**Aim of the exercise:**
An identical copy of every entry below is the required output.
Exercise data START
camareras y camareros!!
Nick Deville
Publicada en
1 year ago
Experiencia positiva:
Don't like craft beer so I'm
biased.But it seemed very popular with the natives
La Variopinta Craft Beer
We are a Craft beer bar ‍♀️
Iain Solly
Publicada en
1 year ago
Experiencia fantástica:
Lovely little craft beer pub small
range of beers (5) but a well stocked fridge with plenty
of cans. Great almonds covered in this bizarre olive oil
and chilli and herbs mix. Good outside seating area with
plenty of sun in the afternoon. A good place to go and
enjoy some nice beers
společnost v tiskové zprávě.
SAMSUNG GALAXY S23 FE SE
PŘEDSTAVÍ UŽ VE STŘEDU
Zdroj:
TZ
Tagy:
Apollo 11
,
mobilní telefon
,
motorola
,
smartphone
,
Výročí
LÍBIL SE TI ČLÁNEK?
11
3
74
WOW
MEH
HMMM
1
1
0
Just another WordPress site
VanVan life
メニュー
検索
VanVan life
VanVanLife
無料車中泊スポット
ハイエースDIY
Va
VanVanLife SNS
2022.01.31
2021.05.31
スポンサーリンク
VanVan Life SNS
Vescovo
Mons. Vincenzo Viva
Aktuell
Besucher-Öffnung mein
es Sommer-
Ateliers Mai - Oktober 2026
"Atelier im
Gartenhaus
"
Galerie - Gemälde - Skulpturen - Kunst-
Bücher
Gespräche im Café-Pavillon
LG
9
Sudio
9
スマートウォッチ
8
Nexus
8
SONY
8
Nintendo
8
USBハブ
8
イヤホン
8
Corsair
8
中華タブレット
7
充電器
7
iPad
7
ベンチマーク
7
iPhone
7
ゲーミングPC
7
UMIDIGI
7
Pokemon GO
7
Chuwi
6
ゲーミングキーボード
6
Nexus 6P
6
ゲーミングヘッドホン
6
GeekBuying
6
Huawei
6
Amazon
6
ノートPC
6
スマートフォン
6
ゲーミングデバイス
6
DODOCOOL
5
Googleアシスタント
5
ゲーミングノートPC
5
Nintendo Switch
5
Exercise data END
**Expected answer:**
camareras y camareros!!
Nick Deville
Publicada en
1 year ago
Experiencia positiva:
Don't like craft beer so I'm
biased.But it seemed very popular with the natives
La Variopinta Craft Beer
We are a Craft beer bar ‍♀️
Iain Solly
Publicada en
1 year ago
Experiencia fantástica:
Lovely little craft beer pub small
range of beers (5) but a well stocked fridge with plenty
of cans. Great almonds covered in this bizarre olive oil
and chilli and herbs mix. Good outside seating area with
plenty of sun in the afternoon. A good place to go and
enjoy some nice beers
společnost v tiskové zprávě.
SAMSUNG GALAXY S23 FE SE
PŘEDSTAVÍ UŽ VE STŘEDU
Zdroj:
TZ
Tagy:
Apollo 11
,
mobilní telefon
,
motorola
,
smartphone
,
Výročí
LÍBIL SE TI ČLÁNEK?
11
3
74
WOW
MEH
HMMM
1
1
0
Just another WordPress site
VanVan life
メニュー
検索
VanVan life
VanVanLife
無料車中泊スポット
ハイエースDIY
Va
VanVanLife SNS
2022.01.31
2021.05.31
スポンサーリンク
VanVan Life SNS
Vescovo
Mons. Vincenzo Viva
Aktuell
Besucher-Öffnung mein
es Sommer-
Ateliers Mai - Oktober 2026
"Atelier im
Gartenhaus
"
Galerie - Gemälde - Skulpturen - Kunst-
Bücher
Gespräche im Café-Pavillon
LG
9
Sudio
9
スマートウォッチ
8
Nexus
8
SONY
8
Nintendo
8
USBハブ
8
イヤホン
8
Corsair
8
中華タブレット
7
充電器
7
iPad
7
ベンチマーク
7
iPhone
7
ゲーミングPC
7
UMIDIGI
7
Pokemon GO
7
Chuwi
6
ゲーミングキーボード
6
Nexus 6P
6
ゲーミングヘッドホン
6
GeekBuying
6
Huawei
6
Amazon
6
ノートPC
6
スマートフォン
6
ゲーミングデバイス
6
DODOCOOL
5
Googleアシスタント
5
ゲーミングノートPC
5
Nintendo Switch
5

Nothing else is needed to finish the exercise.